Martha Mitchell effect
The Martha Mitchell effect is the process by which a psychiatrist, psychologist, or other mental health clinician labels the patient's accurate perception of real events as delusional and misdiagnoses accordingly.
According to Bell et al., "Sometimes, improbable reports are erroneously assumed to be symptoms of mental illness", due to a "failure or inability to verify whether the events have actually taken place, no matter how improbable intuitively they might appear to the busy clinician". They note that typical examples of such situations, may include:
- Pursuit by organized criminals
- Surveillance by law enforcement officers
- Infidelity by a spouse
- Physical issues
Quoting psychotherapist Joseph Berke, the authors note that "even paranoids have enemies". Any patient, they explain, can be misdiagnosed by clinicians, especially patients with a history of paranoid delusions.
Of note is how habitually patients are diagnosed as delusional when their grievances concern health care workers and/or health care institutions, even when the patient has no history of delusion. "A patient arriving claiming to have been injured by another health care professional is regarded as a crazy person who potentially could ruin the career of an innocent colleague."

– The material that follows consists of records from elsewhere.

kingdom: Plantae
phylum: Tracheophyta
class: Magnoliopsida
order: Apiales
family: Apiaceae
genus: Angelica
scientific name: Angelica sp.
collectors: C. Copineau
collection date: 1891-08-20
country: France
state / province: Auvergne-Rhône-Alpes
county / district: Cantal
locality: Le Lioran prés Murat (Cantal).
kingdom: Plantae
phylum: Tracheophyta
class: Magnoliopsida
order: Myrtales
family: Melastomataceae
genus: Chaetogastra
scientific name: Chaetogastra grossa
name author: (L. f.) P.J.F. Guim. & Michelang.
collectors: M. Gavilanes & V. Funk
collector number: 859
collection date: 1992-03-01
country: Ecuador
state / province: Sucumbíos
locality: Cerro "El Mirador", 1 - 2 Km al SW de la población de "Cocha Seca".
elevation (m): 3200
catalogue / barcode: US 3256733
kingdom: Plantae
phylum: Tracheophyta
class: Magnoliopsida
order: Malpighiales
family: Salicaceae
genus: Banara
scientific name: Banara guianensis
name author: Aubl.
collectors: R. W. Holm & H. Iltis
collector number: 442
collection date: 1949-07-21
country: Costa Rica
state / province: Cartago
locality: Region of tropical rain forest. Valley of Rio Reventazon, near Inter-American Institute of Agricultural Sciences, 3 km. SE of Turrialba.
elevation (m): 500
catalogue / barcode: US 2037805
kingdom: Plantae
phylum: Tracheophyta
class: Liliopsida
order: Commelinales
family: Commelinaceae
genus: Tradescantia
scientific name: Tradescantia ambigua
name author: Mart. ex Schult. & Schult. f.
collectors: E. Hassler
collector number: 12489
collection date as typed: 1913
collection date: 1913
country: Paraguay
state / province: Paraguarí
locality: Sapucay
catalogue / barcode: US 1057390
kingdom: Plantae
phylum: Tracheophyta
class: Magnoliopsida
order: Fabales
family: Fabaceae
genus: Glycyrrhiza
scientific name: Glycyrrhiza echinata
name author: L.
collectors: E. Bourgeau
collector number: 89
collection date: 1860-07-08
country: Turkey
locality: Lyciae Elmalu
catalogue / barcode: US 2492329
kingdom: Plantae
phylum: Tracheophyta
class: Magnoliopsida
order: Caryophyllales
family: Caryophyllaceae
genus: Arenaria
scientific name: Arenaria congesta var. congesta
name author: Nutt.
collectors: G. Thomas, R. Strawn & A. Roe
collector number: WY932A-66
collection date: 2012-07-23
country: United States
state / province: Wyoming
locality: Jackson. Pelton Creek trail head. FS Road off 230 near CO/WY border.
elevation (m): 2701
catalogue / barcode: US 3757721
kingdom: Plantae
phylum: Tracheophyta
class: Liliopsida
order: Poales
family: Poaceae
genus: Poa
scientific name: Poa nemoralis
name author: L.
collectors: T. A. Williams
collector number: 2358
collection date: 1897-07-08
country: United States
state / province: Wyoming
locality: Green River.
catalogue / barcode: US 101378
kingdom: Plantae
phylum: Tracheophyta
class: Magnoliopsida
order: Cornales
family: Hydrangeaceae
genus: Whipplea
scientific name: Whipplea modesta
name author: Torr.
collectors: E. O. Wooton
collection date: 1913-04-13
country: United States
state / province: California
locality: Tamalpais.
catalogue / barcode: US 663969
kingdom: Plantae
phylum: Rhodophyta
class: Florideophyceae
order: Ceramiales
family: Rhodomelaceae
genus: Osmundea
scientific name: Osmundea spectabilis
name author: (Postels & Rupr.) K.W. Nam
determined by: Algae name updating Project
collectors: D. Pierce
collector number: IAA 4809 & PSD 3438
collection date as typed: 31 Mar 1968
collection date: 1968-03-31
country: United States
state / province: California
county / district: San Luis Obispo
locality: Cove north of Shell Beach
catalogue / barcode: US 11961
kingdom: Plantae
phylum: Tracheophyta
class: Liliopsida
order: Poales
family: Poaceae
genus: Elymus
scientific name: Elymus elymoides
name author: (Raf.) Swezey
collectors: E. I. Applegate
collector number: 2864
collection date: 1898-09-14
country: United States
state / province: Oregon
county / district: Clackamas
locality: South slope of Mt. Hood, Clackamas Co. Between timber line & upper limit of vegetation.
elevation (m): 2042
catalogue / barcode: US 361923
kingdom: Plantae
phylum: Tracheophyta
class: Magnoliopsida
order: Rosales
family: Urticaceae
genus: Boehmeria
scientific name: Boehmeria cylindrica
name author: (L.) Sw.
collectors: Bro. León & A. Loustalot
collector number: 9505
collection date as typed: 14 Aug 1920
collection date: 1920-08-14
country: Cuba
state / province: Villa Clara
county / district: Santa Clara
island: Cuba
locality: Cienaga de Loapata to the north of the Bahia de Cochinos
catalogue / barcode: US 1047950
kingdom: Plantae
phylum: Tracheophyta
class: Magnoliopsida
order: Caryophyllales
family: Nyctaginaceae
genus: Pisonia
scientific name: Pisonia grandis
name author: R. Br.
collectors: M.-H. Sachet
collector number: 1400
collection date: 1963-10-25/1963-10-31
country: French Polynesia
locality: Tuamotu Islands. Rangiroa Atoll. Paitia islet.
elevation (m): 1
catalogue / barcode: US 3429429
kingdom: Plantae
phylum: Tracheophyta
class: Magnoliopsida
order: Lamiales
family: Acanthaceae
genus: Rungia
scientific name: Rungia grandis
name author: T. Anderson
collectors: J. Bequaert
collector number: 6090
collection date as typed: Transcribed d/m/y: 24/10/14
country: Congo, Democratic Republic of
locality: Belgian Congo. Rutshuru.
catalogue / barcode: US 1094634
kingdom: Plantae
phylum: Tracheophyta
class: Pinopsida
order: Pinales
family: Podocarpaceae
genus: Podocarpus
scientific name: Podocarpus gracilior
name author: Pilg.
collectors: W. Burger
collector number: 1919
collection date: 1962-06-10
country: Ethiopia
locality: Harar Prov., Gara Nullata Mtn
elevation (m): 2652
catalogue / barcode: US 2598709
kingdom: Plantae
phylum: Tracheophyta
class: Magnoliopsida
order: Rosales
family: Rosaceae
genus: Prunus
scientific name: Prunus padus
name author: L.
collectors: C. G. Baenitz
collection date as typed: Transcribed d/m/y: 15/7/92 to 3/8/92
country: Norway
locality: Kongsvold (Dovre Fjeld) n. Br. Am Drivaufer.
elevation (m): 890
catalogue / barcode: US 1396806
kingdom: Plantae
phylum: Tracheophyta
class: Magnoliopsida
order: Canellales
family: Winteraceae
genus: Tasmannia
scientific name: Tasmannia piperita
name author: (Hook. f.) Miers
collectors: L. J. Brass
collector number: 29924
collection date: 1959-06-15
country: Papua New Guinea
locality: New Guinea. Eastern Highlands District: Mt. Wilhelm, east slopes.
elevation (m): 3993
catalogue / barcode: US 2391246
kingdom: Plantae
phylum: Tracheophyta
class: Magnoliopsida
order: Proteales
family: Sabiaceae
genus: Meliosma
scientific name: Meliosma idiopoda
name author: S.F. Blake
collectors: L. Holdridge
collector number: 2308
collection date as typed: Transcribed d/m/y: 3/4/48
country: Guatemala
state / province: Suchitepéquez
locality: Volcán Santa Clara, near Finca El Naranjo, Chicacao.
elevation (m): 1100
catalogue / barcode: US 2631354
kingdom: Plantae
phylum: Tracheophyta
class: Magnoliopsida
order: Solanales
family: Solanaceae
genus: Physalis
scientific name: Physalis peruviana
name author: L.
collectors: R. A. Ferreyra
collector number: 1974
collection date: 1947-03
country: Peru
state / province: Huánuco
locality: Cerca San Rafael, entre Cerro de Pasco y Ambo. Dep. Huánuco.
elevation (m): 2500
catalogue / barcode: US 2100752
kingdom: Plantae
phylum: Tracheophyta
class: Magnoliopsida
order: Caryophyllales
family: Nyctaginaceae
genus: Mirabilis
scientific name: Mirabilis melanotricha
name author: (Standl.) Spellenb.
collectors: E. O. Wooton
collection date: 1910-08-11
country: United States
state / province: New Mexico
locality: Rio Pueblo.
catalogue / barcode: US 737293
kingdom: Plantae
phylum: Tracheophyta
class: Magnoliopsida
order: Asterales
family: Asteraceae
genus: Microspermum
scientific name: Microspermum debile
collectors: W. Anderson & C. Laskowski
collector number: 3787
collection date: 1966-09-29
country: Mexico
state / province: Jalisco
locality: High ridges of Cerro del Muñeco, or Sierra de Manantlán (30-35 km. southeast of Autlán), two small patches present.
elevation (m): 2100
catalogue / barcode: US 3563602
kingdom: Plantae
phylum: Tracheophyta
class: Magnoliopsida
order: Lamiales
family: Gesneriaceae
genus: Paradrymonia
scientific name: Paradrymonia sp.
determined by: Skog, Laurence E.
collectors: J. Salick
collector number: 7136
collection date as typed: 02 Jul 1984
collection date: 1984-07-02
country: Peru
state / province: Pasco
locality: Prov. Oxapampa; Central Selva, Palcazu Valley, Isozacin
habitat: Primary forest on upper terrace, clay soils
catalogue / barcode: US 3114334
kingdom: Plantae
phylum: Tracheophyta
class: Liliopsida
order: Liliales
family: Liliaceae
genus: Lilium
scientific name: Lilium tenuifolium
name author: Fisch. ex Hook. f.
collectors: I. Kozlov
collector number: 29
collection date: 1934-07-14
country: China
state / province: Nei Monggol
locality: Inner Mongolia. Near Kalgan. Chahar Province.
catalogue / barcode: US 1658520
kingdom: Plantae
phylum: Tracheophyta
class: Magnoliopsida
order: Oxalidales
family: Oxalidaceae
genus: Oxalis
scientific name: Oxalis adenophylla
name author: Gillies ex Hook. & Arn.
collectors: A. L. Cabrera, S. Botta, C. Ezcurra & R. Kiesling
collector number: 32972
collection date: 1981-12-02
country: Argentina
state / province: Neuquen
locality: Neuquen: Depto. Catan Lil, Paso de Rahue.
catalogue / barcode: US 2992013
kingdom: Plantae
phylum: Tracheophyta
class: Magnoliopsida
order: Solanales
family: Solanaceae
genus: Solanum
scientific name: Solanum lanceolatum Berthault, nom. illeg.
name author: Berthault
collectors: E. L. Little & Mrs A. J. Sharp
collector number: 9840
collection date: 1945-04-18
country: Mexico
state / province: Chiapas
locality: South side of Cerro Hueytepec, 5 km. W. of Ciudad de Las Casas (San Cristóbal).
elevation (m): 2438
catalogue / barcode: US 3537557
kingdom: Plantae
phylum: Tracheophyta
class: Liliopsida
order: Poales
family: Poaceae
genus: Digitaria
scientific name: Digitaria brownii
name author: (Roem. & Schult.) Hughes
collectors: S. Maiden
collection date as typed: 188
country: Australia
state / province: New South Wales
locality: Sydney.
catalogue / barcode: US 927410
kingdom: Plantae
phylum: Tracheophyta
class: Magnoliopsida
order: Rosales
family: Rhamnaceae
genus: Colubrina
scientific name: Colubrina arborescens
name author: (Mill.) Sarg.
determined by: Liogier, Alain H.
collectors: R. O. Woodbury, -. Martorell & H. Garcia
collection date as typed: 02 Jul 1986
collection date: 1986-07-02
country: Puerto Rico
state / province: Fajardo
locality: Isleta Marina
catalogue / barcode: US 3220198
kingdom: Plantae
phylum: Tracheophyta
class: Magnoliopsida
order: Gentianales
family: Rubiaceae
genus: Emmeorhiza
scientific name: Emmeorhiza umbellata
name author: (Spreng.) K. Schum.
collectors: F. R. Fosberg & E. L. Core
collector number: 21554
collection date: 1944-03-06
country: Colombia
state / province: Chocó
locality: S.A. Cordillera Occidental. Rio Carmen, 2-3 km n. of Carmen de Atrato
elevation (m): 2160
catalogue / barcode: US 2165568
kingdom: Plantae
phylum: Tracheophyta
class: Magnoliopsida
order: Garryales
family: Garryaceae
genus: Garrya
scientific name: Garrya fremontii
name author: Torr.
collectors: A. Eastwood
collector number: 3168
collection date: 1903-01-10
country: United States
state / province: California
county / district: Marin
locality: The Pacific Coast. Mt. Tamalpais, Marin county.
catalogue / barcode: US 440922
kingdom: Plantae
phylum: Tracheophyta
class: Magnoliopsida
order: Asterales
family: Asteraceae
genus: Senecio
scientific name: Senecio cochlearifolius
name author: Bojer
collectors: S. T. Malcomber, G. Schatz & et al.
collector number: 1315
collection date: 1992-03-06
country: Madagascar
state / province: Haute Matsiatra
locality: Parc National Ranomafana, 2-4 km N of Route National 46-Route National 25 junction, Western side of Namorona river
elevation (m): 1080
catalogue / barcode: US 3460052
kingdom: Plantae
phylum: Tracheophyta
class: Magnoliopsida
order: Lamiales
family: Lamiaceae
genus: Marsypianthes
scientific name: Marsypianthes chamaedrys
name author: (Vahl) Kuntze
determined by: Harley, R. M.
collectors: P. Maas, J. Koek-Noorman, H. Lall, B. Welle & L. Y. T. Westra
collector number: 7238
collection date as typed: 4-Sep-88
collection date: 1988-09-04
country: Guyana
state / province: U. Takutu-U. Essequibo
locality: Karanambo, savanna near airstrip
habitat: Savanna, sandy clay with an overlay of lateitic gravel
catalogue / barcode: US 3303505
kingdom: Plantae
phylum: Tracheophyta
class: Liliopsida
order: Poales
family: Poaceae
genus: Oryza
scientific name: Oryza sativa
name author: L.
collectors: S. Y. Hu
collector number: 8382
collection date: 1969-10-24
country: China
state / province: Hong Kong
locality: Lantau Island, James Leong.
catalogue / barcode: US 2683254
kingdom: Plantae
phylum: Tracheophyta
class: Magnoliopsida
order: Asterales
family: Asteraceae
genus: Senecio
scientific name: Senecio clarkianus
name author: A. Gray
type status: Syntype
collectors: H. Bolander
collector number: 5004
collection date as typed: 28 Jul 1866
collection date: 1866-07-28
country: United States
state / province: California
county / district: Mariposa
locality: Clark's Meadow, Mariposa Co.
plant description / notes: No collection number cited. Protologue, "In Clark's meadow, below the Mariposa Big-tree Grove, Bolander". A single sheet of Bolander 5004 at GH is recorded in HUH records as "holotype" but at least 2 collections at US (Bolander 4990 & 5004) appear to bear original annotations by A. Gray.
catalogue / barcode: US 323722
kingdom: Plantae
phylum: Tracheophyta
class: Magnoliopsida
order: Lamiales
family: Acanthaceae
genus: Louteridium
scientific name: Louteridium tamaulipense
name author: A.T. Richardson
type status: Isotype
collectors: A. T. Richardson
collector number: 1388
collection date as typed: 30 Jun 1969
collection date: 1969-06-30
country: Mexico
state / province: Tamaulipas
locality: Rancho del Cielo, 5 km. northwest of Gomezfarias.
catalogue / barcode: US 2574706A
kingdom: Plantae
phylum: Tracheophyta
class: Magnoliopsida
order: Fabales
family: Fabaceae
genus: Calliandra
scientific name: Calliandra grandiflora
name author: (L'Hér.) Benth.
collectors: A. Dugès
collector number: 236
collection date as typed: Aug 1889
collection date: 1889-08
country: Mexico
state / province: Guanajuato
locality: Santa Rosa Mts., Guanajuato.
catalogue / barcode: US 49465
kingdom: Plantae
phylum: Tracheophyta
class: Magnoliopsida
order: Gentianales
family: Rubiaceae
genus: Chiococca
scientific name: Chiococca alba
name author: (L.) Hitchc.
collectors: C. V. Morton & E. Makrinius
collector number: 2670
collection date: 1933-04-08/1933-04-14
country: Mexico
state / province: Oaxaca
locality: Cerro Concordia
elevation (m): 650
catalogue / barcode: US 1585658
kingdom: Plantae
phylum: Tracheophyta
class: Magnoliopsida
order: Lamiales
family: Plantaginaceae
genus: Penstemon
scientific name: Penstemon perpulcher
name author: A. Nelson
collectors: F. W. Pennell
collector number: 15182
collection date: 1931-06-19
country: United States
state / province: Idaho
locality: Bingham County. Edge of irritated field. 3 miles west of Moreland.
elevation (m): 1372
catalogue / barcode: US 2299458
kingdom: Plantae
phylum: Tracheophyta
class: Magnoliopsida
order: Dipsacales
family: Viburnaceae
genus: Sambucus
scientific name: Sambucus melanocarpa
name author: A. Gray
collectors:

Psychologist Brendan Maher named the effect after Martha Beall Mitchell. Mrs. Mitchell was the wife of John Mitchell, Attorney-General in the Nixon administration. When she alleged that White House officials were engaged in illegal activities, her claims were attributed to mental illness. Ultimately, however, the facts of the Watergate scandal vindicated her and garnered her the label, "The Cassandra of Watergate". However, many of her allegations remain unproven, such as her claim that she had been drugged and put under guard during a visit to California after her husband had been summoned back to Washington, D.C. in order to prevent her from leaving the hotel or making phone calls to the news media.
- Bell, V., Halligan, P. W., Ellis, H. D. (August 2003). "Beliefs About Delusions". The Psychologist 16 (8): 418–422. JI 0.325.
- Maher, Brendan A. (1988) "Anomalous Experience and Delusional Thinking: The Logic of Explanations". In T. Oltmanns and B. Maher (eds) Delusional Beliefs. New York: Wiley Interscience
- Reeves, Richard President Nixon: Alone in the White House, p. 511.